### [Work required]
Please output the entries that follow exactly, without a single image.

==== Information supplied ====

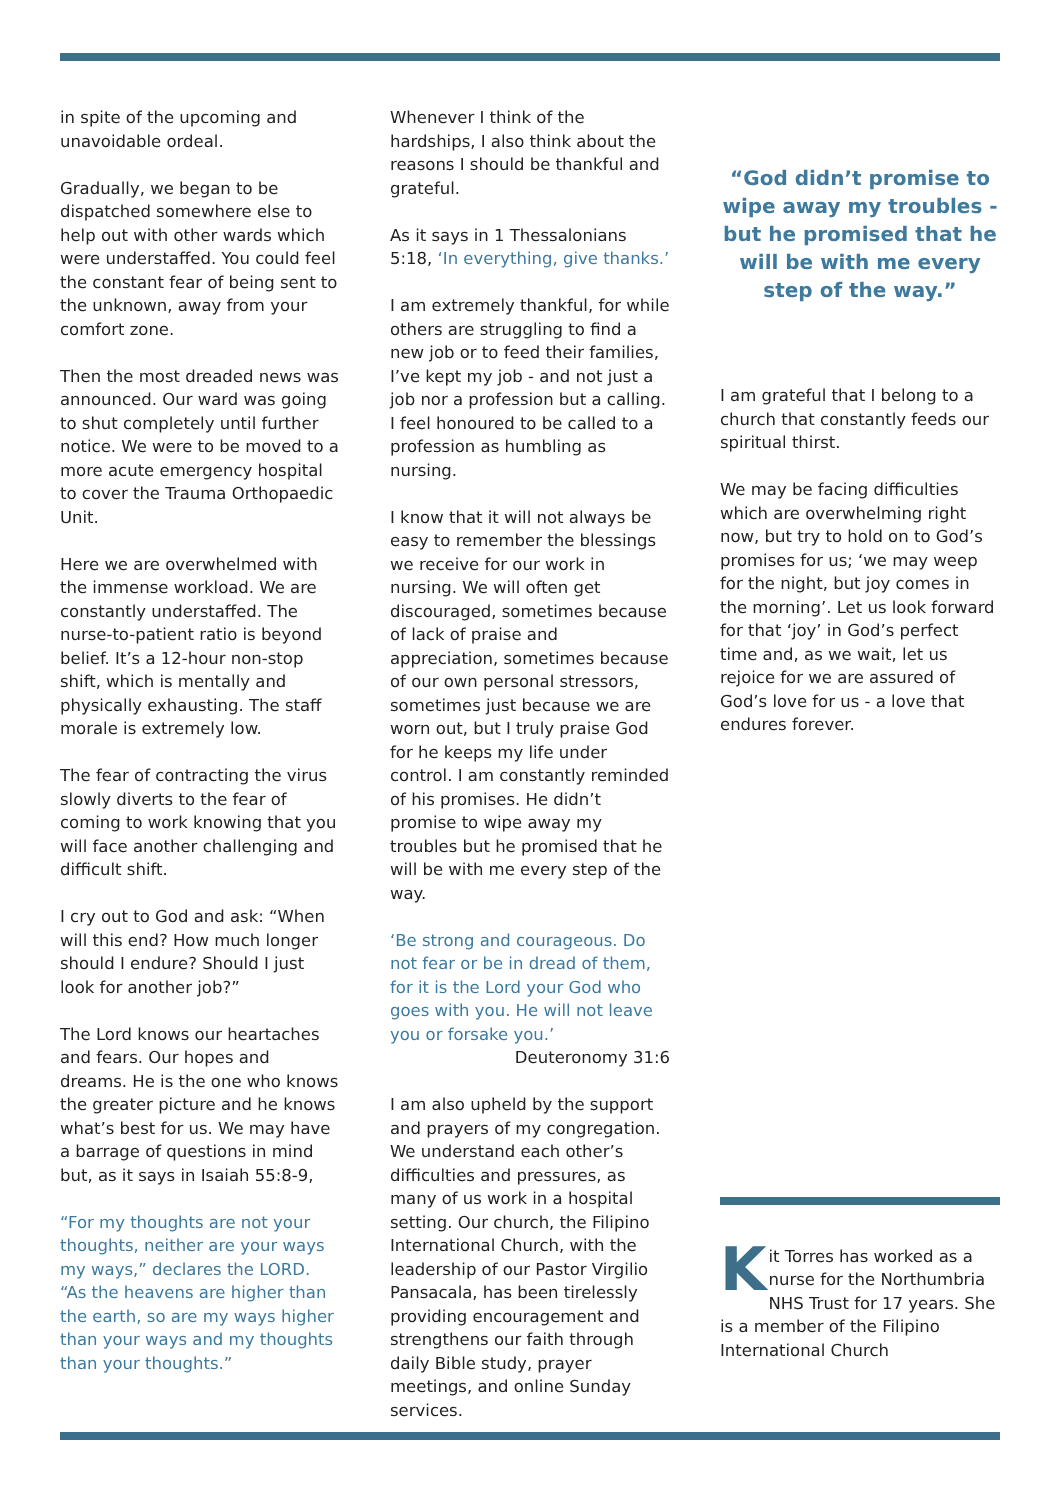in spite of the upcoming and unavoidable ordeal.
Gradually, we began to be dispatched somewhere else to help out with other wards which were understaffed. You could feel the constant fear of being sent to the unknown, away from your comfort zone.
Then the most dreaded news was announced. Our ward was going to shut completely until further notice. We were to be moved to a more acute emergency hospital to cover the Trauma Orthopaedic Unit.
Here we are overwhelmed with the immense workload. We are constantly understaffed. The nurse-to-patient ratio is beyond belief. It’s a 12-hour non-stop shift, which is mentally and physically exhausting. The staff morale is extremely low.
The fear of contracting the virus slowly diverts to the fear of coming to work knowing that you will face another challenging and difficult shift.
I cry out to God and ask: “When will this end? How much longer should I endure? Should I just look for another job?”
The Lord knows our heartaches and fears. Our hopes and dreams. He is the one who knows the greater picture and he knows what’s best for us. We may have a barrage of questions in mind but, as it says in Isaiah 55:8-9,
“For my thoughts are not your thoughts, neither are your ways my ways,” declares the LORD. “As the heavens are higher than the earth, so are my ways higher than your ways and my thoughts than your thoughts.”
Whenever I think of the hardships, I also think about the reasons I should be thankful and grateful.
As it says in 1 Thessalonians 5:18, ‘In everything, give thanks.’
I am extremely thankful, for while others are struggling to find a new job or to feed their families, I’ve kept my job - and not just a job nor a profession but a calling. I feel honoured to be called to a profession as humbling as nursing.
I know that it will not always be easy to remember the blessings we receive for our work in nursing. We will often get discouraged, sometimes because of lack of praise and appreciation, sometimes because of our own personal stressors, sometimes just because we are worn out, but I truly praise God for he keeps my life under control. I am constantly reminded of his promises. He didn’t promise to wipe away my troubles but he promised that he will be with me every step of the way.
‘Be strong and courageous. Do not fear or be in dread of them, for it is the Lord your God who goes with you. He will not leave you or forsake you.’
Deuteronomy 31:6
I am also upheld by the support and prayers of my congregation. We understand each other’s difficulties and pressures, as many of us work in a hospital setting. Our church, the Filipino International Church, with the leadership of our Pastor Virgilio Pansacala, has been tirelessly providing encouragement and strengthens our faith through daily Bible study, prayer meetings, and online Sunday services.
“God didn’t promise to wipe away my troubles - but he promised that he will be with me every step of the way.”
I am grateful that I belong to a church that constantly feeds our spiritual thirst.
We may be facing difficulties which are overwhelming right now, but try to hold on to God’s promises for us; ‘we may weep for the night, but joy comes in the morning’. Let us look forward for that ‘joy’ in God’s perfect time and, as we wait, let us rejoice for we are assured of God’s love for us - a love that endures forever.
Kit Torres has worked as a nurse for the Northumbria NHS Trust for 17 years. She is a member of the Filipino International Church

====

### [Output for this exercise]
in spite of the upcoming and unavoidable ordeal.
Gradually, we began to be dispatched somewhere else to help out with other wards which were understaffed. You could feel the constant fear of being sent to the unknown, away from your comfort zone.
Then the most dreaded news was announced. Our ward was going to shut completely until further notice. We were to be moved to a more acute emergency hospital to cover the Trauma Orthopaedic Unit.
Here we are overwhelmed with the immense workload. We are constantly understaffed. The nurse-to-patient ratio is beyond belief. It’s a 12-hour non-stop shift, which is mentally and physically exhausting. The staff morale is extremely low.
The fear of contracting the virus slowly diverts to the fear of coming to work knowing that you will face another challenging and difficult shift.
I cry out to God and ask: “When will this end? How much longer should I endure? Should I just look for another job?”
The Lord knows our heartaches and fears. Our hopes and dreams. He is the one who knows the greater picture and he knows what’s best for us. We may have a barrage of questions in mind but, as it says in Isaiah 55:8-9,
“For my thoughts are not your thoughts, neither are your ways my ways,” declares the LORD. “As the heavens are higher than the earth, so are my ways higher than your ways and my thoughts than your thoughts.”
Whenever I think of the hardships, I also think about the reasons I should be thankful and grateful.
As it says in 1 Thessalonians 5:18, ‘In everything, give thanks.’
I am extremely thankful, for while others are struggling to find a new job or to feed their families, I’ve kept my job - and not just a job nor a profession but a calling. I feel honoured to be called to a profession as humbling as nursing.
I know that it will not always be easy to remember the blessings we receive for our work in nursing. We will often get discouraged, sometimes because of lack of praise and appreciation, sometimes because of our own personal stressors, sometimes just because we are worn out, but I truly praise God for he keeps my life under control. I am constantly reminded of his promises. He didn’t promise to wipe away my troubles but he promised that he will be with me every step of the way.
‘Be strong and courageous. Do not fear or be in dread of them, for it is the Lord your God who goes with you. He will not leave you or forsake you.’
Deuteronomy 31:6
I am also upheld by the support and prayers of my congregation. We understand each other’s difficulties and pressures, as many of us work in a hospital setting. Our church, the Filipino International Church, with the leadership of our Pastor Virgilio Pansacala, has been tirelessly providing encouragement and strengthens our faith through daily Bible study, prayer meetings, and online Sunday services.
“God didn’t promise to wipe away my troubles - but he promised that he will be with me every step of the way.”
I am grateful that I belong to a church that constantly feeds our spiritual thirst.
We may be facing difficulties which are overwhelming right now, but try to hold on to God’s promises for us; ‘we may weep for the night, but joy comes in the morning’. Let us look forward for that ‘joy’ in God’s perfect time and, as we wait, let us rejoice for we are assured of God’s love for us - a love that endures forever.
Kit Torres has worked as a nurse for the Northumbria NHS Trust for 17 years. She is a member of the Filipino International Church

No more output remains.